Projects
(Nalle Hukkataival on what may be the world’s hardest bouldering route: Burden of Dreams, Lappnor, Finland. Photo: Nico Backstrom)
I'm thinking about how I'm in the same place on two different levels in my life, at the moment.
I'm less than three months out from a marathon that kicked my butt two years ago. I am ambivalent. I know I'll have to work like crazy from now til then -- thru the truly crappy weather of January and February -- to make a decent show of it. And by 'make a decent show' I mean not cramping up just ten miles in and having to hobble and cuss to finish in seven and a half hours.
I'm also trying to figure out how to write what I think could be a really good article, about a young guy in Mississippi who runs a kayak-tour business, and who happens to be African-American. So many parts of my life come into play for this piece, from growing up in the Mississippi Delta, to the kayaking I've done, to having read for decades the kind of article that I want to write. I am ambivalent. Which way to go? How to structure it? How to get the best of the idea across?
Rock climbers in the subdiscipline called bouldering -- where shorter, hard climbs without ropes are the thing -- call the routes 'problems.' A problem that a climber is currently being worked on is a 'project.' Bouldering sometimes means working on a project that's no more than a few feet long -- the moves are so hard, the holds so small, gravity so ferocious and unrelenting, that that's all the climber can do. Or wants to do.

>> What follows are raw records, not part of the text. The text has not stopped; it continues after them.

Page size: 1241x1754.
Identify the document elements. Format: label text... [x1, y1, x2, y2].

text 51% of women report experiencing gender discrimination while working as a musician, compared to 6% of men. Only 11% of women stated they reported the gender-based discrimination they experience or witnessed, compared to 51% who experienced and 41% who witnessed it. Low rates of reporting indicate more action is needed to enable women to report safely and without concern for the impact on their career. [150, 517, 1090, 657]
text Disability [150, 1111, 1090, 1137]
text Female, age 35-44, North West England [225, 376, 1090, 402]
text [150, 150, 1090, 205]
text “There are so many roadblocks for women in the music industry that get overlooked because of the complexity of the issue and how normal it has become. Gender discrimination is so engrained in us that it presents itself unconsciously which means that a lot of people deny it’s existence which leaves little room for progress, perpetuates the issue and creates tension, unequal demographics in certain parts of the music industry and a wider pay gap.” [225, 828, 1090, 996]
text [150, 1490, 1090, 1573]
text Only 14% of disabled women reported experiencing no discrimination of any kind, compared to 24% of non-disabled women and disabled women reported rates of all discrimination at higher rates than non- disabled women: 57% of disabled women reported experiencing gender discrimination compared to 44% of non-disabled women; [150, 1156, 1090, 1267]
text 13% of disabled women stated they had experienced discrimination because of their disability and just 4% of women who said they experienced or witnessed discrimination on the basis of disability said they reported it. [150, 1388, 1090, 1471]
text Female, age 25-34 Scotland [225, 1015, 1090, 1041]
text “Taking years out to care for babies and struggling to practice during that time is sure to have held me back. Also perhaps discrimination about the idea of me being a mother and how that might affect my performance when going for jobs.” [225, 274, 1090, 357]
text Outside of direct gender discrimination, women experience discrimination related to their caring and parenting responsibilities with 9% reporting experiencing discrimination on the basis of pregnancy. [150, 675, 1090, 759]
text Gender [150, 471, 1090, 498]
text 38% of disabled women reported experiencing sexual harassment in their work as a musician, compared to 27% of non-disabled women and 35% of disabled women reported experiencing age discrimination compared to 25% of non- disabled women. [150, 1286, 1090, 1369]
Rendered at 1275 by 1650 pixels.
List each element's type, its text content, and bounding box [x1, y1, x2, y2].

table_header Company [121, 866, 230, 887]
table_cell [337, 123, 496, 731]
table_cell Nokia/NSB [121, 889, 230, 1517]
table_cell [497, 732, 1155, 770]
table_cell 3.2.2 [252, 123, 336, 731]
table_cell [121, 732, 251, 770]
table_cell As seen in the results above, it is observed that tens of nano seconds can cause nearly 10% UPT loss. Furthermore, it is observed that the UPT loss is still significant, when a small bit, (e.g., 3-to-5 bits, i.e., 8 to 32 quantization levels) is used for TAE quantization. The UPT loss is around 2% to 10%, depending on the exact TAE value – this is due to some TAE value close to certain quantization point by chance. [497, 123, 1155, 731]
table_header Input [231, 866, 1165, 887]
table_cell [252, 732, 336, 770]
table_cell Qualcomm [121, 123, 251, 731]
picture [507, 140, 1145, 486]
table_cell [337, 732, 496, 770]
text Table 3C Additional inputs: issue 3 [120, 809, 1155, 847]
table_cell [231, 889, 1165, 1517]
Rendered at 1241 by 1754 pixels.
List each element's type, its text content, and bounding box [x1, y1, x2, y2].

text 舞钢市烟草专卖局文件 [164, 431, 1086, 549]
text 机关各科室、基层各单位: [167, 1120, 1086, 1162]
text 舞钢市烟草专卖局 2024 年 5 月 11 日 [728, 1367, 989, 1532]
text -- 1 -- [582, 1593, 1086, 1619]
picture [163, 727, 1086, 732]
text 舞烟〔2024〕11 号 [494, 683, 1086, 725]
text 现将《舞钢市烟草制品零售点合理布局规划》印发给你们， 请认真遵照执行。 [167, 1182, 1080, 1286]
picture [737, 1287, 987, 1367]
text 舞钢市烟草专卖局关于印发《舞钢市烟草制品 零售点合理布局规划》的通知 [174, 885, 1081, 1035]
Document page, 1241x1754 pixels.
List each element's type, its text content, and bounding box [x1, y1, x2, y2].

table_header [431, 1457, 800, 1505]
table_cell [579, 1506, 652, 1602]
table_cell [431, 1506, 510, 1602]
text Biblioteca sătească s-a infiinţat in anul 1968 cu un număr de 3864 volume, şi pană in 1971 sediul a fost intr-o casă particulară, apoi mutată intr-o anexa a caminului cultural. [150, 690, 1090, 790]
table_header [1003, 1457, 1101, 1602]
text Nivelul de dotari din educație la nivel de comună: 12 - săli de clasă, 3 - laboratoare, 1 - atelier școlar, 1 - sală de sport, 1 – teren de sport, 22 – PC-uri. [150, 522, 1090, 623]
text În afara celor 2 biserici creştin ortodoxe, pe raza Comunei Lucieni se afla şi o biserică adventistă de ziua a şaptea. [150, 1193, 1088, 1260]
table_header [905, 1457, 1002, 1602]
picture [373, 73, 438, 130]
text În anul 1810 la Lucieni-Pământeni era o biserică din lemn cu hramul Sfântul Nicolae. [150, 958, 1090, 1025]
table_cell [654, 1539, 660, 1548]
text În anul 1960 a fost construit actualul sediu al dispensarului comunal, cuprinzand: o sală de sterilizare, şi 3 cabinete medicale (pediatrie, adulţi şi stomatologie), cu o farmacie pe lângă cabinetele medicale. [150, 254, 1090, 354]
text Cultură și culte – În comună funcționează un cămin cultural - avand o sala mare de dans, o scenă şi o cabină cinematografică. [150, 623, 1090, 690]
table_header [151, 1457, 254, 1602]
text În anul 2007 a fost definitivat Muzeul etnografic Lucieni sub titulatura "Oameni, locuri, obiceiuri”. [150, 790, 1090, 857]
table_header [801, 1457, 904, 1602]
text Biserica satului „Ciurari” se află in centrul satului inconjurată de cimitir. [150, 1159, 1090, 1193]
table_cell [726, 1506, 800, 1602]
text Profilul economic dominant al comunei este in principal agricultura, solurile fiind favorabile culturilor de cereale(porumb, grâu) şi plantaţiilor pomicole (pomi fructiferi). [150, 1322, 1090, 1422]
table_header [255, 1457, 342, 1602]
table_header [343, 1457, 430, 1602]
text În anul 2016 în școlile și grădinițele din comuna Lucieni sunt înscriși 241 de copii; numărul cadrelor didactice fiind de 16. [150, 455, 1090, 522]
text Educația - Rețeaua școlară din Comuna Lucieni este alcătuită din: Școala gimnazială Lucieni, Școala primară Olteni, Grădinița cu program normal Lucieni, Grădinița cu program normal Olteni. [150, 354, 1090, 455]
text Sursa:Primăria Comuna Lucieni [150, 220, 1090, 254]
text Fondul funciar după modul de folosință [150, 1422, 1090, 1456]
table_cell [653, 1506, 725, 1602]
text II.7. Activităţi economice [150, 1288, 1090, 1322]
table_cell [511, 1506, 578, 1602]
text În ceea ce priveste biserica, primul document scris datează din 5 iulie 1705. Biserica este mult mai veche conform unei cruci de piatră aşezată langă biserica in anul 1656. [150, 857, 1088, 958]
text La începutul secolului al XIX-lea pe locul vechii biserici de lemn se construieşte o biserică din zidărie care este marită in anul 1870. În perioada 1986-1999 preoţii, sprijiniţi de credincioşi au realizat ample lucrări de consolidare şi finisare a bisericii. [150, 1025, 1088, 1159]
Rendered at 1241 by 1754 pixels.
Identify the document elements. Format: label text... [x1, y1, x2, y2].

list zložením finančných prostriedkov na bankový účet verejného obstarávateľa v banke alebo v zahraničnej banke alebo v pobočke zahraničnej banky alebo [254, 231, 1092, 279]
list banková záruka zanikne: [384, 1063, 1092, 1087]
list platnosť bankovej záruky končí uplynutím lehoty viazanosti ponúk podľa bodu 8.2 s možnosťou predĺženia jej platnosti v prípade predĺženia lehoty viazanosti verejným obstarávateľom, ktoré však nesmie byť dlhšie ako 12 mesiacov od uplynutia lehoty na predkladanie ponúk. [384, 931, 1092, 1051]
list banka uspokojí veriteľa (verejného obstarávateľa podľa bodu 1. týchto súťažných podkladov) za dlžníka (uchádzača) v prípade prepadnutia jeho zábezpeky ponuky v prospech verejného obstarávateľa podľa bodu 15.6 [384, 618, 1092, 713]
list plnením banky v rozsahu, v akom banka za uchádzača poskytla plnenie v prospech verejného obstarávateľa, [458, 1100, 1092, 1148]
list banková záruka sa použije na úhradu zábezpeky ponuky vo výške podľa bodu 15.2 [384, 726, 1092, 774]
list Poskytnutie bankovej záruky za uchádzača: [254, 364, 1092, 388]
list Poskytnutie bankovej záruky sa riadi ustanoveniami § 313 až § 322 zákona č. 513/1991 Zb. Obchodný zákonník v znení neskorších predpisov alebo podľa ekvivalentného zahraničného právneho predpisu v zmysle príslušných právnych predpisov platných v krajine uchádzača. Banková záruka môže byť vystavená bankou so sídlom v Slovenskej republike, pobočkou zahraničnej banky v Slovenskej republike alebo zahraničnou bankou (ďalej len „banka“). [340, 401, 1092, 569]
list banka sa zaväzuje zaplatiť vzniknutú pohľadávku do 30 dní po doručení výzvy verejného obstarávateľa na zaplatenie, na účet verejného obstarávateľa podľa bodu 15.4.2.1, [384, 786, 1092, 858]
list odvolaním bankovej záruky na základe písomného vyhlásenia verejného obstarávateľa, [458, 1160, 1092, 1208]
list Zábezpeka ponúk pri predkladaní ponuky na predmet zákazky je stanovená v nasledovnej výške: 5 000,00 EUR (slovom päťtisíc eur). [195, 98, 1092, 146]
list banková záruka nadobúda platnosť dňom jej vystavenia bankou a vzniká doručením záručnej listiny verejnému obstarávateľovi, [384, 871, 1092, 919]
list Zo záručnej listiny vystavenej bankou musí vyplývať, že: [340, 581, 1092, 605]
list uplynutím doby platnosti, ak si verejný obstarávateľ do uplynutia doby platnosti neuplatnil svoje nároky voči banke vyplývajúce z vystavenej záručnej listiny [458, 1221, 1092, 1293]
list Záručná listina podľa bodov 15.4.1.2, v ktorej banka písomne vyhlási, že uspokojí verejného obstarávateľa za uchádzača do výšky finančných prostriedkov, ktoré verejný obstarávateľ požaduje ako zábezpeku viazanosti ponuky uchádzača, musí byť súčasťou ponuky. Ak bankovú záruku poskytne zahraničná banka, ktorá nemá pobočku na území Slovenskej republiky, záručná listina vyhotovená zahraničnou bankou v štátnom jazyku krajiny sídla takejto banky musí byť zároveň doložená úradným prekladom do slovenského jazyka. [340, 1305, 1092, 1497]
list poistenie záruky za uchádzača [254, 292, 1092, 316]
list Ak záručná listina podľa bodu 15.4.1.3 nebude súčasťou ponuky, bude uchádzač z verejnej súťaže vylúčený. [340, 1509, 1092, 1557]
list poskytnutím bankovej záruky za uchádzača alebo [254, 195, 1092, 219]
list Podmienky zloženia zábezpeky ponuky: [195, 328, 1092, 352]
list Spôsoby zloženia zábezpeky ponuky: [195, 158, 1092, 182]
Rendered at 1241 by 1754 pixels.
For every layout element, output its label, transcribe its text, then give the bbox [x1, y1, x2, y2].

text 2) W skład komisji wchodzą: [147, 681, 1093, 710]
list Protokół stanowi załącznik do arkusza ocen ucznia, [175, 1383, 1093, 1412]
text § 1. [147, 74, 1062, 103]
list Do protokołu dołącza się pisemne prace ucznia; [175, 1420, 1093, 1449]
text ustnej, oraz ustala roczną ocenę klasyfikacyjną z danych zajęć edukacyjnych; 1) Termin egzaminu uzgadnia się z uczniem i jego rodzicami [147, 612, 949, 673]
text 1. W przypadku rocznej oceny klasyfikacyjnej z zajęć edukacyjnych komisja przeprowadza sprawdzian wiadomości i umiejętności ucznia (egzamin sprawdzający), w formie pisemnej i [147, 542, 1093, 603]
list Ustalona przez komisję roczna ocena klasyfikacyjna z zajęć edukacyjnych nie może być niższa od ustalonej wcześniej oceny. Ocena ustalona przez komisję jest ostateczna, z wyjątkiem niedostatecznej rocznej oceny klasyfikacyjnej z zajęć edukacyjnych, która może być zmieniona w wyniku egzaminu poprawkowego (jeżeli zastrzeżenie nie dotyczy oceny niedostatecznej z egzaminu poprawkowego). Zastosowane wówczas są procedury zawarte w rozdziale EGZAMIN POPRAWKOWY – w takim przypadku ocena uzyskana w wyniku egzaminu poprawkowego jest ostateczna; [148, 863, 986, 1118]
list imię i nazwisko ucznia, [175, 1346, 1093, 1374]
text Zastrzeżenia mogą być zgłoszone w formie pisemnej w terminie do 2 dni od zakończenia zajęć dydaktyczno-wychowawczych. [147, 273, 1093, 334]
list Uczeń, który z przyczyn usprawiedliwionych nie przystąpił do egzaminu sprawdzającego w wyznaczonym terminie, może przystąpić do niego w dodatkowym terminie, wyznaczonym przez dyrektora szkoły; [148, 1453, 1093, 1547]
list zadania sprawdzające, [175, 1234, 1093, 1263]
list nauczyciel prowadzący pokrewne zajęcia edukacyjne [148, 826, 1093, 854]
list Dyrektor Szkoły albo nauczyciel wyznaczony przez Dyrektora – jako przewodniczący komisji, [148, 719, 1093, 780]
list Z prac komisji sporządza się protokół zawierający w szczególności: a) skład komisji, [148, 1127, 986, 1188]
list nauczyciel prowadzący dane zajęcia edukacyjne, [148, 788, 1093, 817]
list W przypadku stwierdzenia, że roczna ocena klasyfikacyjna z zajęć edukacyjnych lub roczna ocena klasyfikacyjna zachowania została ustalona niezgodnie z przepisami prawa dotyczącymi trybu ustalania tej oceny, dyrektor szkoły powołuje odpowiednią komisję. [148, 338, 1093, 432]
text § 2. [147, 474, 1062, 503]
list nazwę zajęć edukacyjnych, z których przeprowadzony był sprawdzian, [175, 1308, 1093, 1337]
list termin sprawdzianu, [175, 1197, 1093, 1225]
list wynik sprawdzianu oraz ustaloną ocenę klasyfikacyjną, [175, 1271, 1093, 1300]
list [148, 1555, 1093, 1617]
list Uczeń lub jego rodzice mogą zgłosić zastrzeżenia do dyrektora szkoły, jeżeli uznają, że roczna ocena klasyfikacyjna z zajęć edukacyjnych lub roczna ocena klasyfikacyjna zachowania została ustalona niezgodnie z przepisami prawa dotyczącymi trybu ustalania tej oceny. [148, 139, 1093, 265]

The world's hardest bouldering problem, as of now, is about twelve feet long. Finnish climber Nalle Hukkataival worked on the problem, called Burden of Dreams, for three years.
Climbers working on bouldering projects will spend weeks on five feet of rock. They'll work on one move -- step here, finger pocket here -- for hours. Days.
I need more of that attitude. I need to forget the big picture, the 'why am I doing this, what is it going to look like,' and to be willing to focus on the tiny steps, the microscopic features, for as long as it takes. After all, these are things that I've chosen to apply myself to, to put in the work on. What makes anything that any of us does, worthwhile? It's internal, the feeling of having done good work. Whether that's laying a driveway, recording a song, or teaching a child. Or writing an article, or running a marathon.